In their place, men with hulking, muscular builds entered the field. The Physical Body Path Cultivators.

They didn't wait for the monster to grow more. Their fists descended on the crowding men.

As for those who did not consume the Vision Crystals, the masked men didn't care.

They would rather kill the few thousand innocents now than let the monster grow further and endanger the lives of millions more.

Cries, pleas, and prayers erupted in the crowd. The disciples watching clenched their fists.

To them, this was blatant injustice. Their young hearts felt ready to break as they could only watch the unfairness of the world.

Their eyes looked at Radeon burning with passion, ready to help. But his expression was cool, even having a tea as he watched it all happen.

Fay felt Radeon had lost himself. Her emotions burst and threw slapped the tea out of his hands.

"Master! You wield such a massive force," she said, pointing at the ghosts, eyes shining with unshed tears.

"Is there no mercy left in your heart? In your eyes... are those people, even us, nothing but tools?"

Spice Cure tried to pull Fay away, but her eyes stayed fixed, curiosity stirring as she also searched for the reason why.

Radeon knew Fay's own trauma and helplessness had swayed her into this. Instead of agreeing, he asked back.
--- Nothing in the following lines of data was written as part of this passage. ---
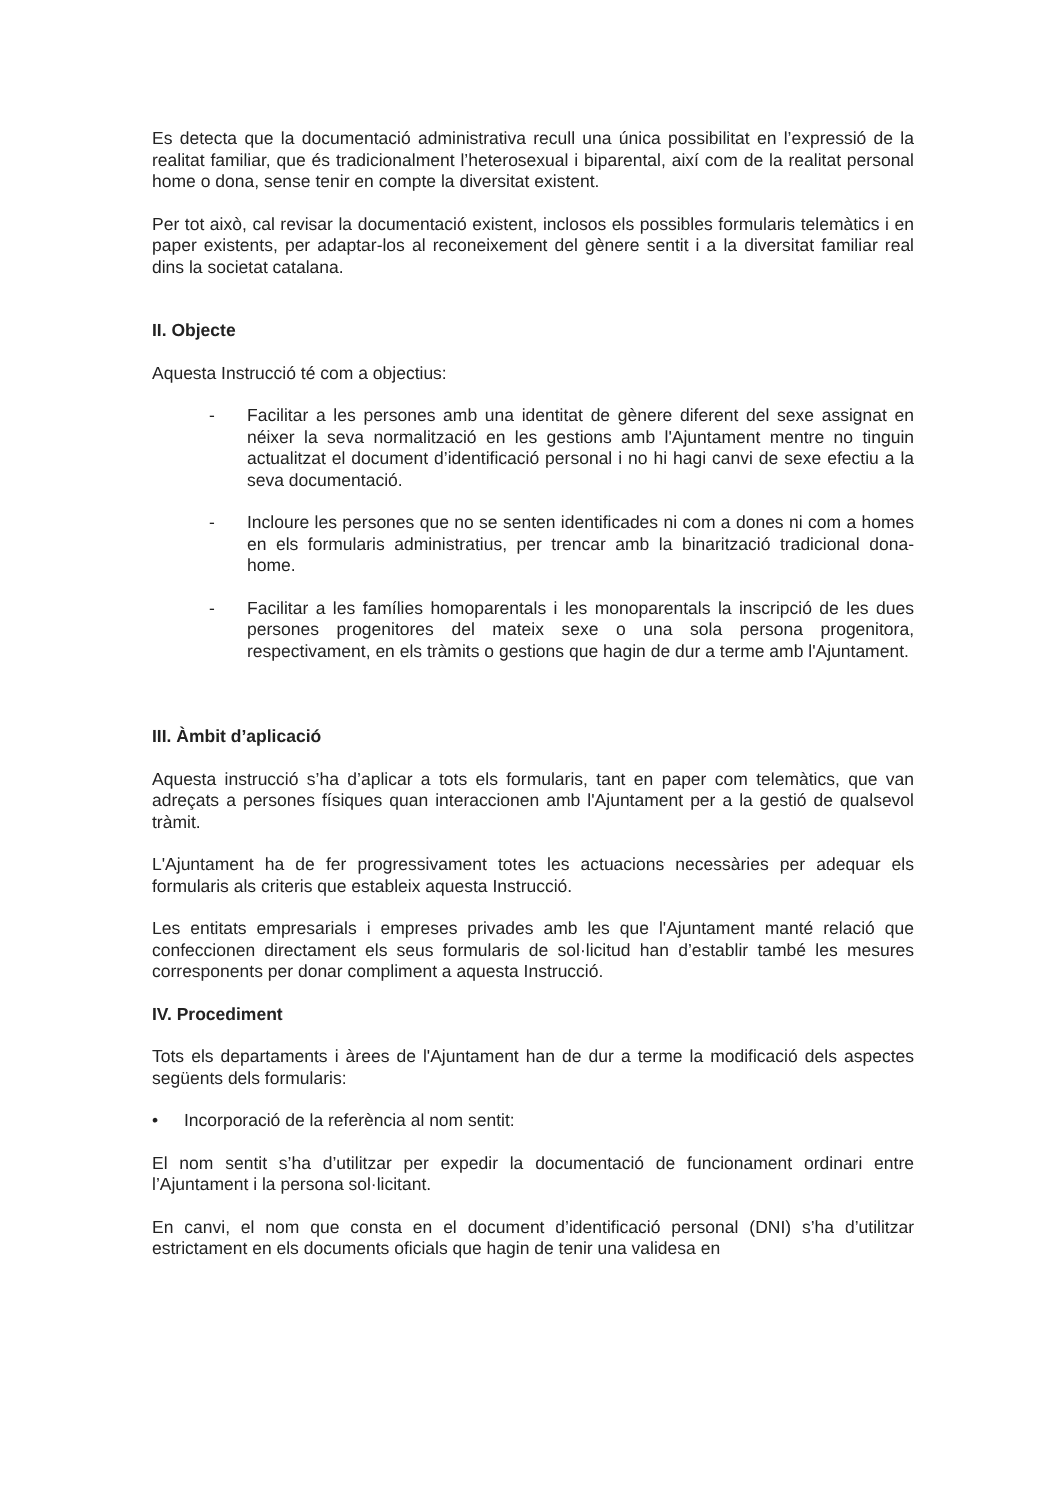Es detecta que la documentació administrativa recull una única possibilitat en l’expressió de la realitat familiar, que és tradicionalment l’heterosexual i biparental, així com de la realitat personal home o dona, sense tenir en compte la diversitat existent.
Per tot això, cal revisar la documentació existent, inclosos els possibles formularis telemàtics i en paper existents, per adaptar-los al reconeixement del gènere sentit i a la diversitat familiar real dins la societat catalana.
II. Objecte
Aquesta Instrucció té com a objectius:
- Facilitar a les persones amb una identitat de gènere diferent del sexe assignat en néixer la seva normalització en les gestions amb l'Ajuntament mentre no tinguin actualitzat el document d’identificació personal i no hi hagi canvi de sexe efectiu a la seva documentació.
- Incloure les persones que no se senten identificades ni com a dones ni com a homes en els formularis administratius, per trencar amb la binarització tradicional dona-home.
- Facilitar a les famílies homoparentals i les monoparentals la inscripció de les dues persones progenitores del mateix sexe o una sola persona progenitora, respectivament, en els tràmits o gestions que hagin de dur a terme amb l'Ajuntament.
III. Àmbit d’aplicació
Aquesta instrucció s’ha d’aplicar a tots els formularis, tant en paper com telemàtics, que van adreçats a persones físiques quan interaccionen amb l'Ajuntament per a la gestió de qualsevol tràmit.
L'Ajuntament ha de fer progressivament totes les actuacions necessàries per adequar els formularis als criteris que estableix aquesta Instrucció.
Les entitats empresarials i empreses privades amb les que l'Ajuntament manté relació que confeccionen directament els seus formularis de sol·licitud han d’establir també les mesures corresponents per donar compliment a aquesta Instrucció.
IV. Procediment
Tots els departaments i àrees de l'Ajuntament han de dur a terme la modificació dels aspectes següents dels formularis:
• Incorporació de la referència al nom sentit:
El nom sentit s’ha d’utilitzar per expedir la documentació de funcionament ordinari entre l’Ajuntament i la persona sol·licitant.
En canvi, el nom que consta en el document d’identificació personal (DNI) s’ha d’utilitzar estrictament en els documents oficials que hagin de tenir una validesa en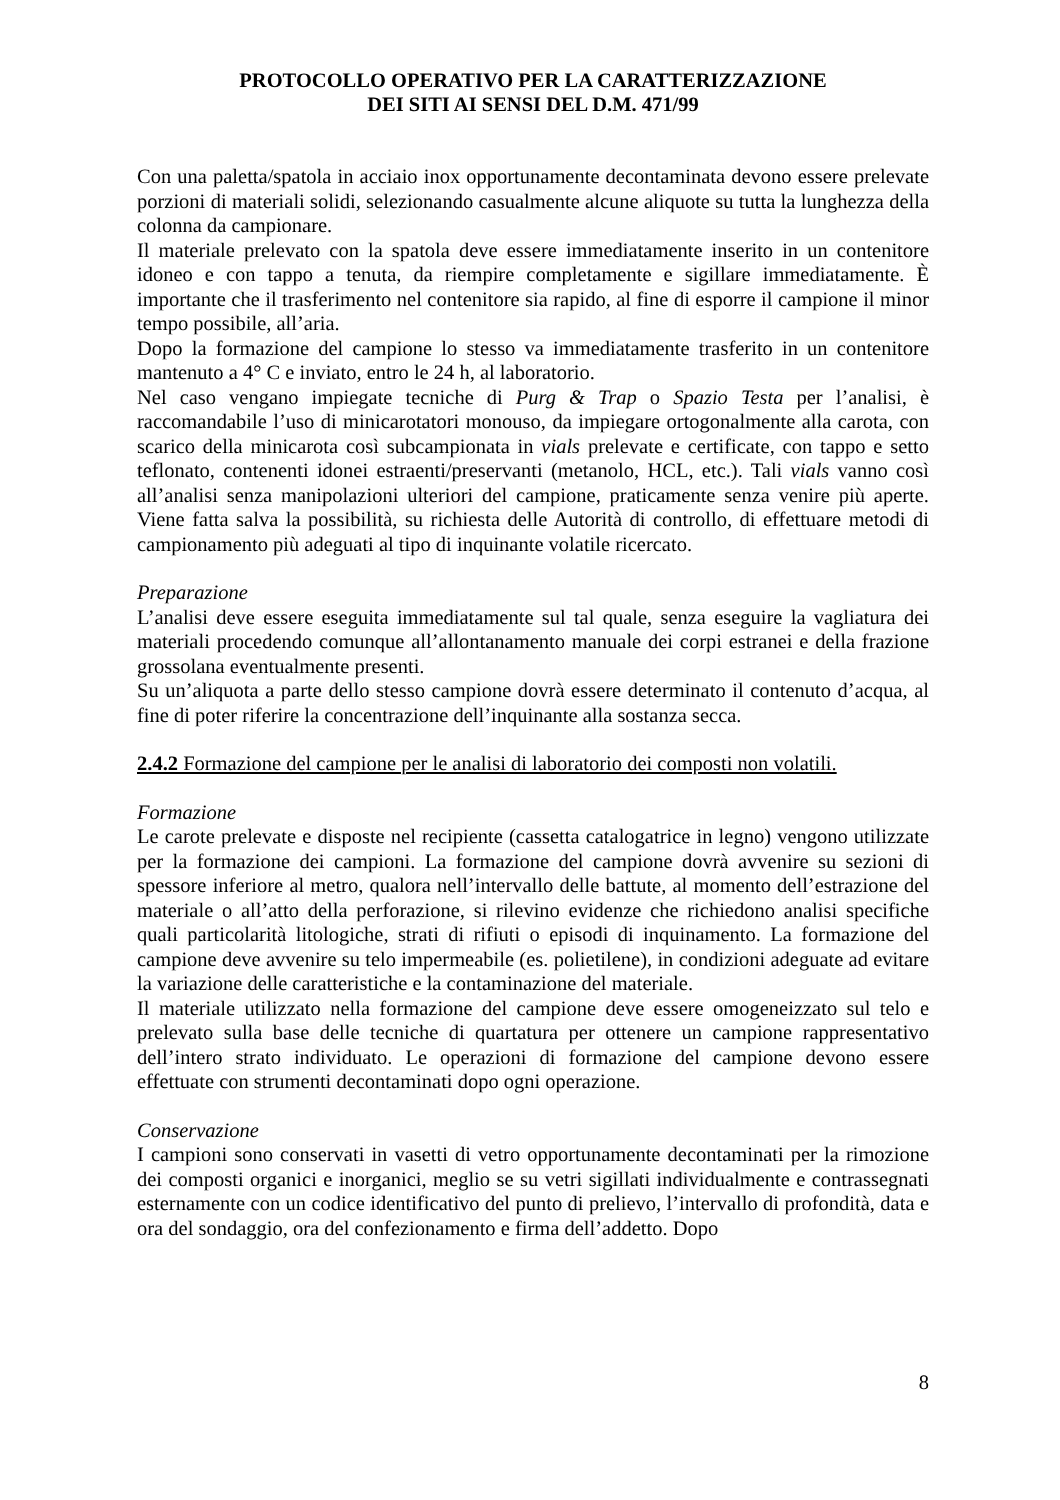PROTOCOLLO OPERATIVO PER LA CARATTERIZZAZIONE
DEI SITI AI SENSI DEL D.M. 471/99
Con una paletta/spatola in acciaio inox opportunamente decontaminata devono essere prelevate porzioni di materiali solidi, selezionando casualmente alcune aliquote su tutta la lunghezza della colonna da campionare.
Il materiale prelevato con la spatola deve essere immediatamente inserito in un contenitore idoneo e con tappo a tenuta, da riempire completamente e sigillare immediatamente. È importante che il trasferimento nel contenitore sia rapido, al fine di esporre il campione il minor tempo possibile, all’aria.
Dopo la formazione del campione lo stesso va immediatamente trasferito in un contenitore mantenuto a 4° C e inviato, entro le 24 h, al laboratorio.
Nel caso vengano impiegate tecniche di Purg & Trap o Spazio Testa per l’analisi, è raccomandabile l’uso di minicarotatori monouso, da impiegare ortogonalmente alla carota, con scarico della minicarota così subcampionata in vials prelevate e certificate, con tappo e setto teflonato, contenenti idonei estraenti/preservanti (metanolo, HCL, etc.). Tali vials vanno così all’analisi senza manipolazioni ulteriori del campione, praticamente senza venire più aperte. Viene fatta salva la possibilità, su richiesta delle Autorità di controllo, di effettuare metodi di campionamento più adeguati al tipo di inquinante volatile ricercato.
Preparazione
L’analisi deve essere eseguita immediatamente sul tal quale, senza eseguire la vagliatura dei materiali procedendo comunque all’allontanamento manuale dei corpi estranei e della frazione grossolana eventualmente presenti.
Su un’aliquota a parte dello stesso campione dovrà essere determinato il contenuto d’acqua, al fine di poter riferire la concentrazione dell’inquinante alla sostanza secca.
2.4.2 Formazione del campione per le analisi di laboratorio dei composti non volatili.
Formazione
Le carote prelevate e disposte nel recipiente (cassetta catalogatrice in legno) vengono utilizzate per la formazione dei campioni. La formazione del campione dovrà avvenire su sezioni di spessore inferiore al metro, qualora nell’intervallo delle battute, al momento dell’estrazione del materiale o all’atto della perforazione, si rilevino evidenze che richiedono analisi specifiche quali particolarità litologiche, strati di rifiuti o episodi di inquinamento. La formazione del campione deve avvenire su telo impermeabile (es. polietilene), in condizioni adeguate ad evitare la variazione delle caratteristiche e la contaminazione del materiale.
Il materiale utilizzato nella formazione del campione deve essere omogeneizzato sul telo e prelevato sulla base delle tecniche di quartatura per ottenere un campione rappresentativo dell’intero strato individuato. Le operazioni di formazione del campione devono essere effettuate con strumenti decontaminati dopo ogni operazione.
Conservazione
I campioni sono conservati in vasetti di vetro opportunamente decontaminati per la rimozione dei composti organici e inorganici, meglio se su vetri sigillati individualmente e contrassegnati esternamente con un codice identificativo del punto di prelievo, l’intervallo di profondità, data e ora del sondaggio, ora del confezionamento e firma dell’addetto. Dopo
8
"If you had to rank that monster against its own kind, Fay, where does it land? Give me your read."

The disciples felt mocked, but when they thought of their master's character, they began to wonder why.

Explanations gathered in their minds. The ghosts were strong, yet they retreated. What's more, Radeon was here with them, in the safest place.

No one answered. They knew, and they would be hated if they were misinformed. So they waited for Radeon to answer his own question.

"It's a tick egg among its peers. Weak. Vulnerable even. Now picture us stepping out of cover. You think the ones above it won't clock us?"

Calyx, Oisin, Elsin, Maeron, Ewan, and the rest of the ghosts and wraiths listening to Radeon felt suffocated in their already dead hearts.

If what he said was true, then the dream of rebuilding the ghost realm was nothing but improbability.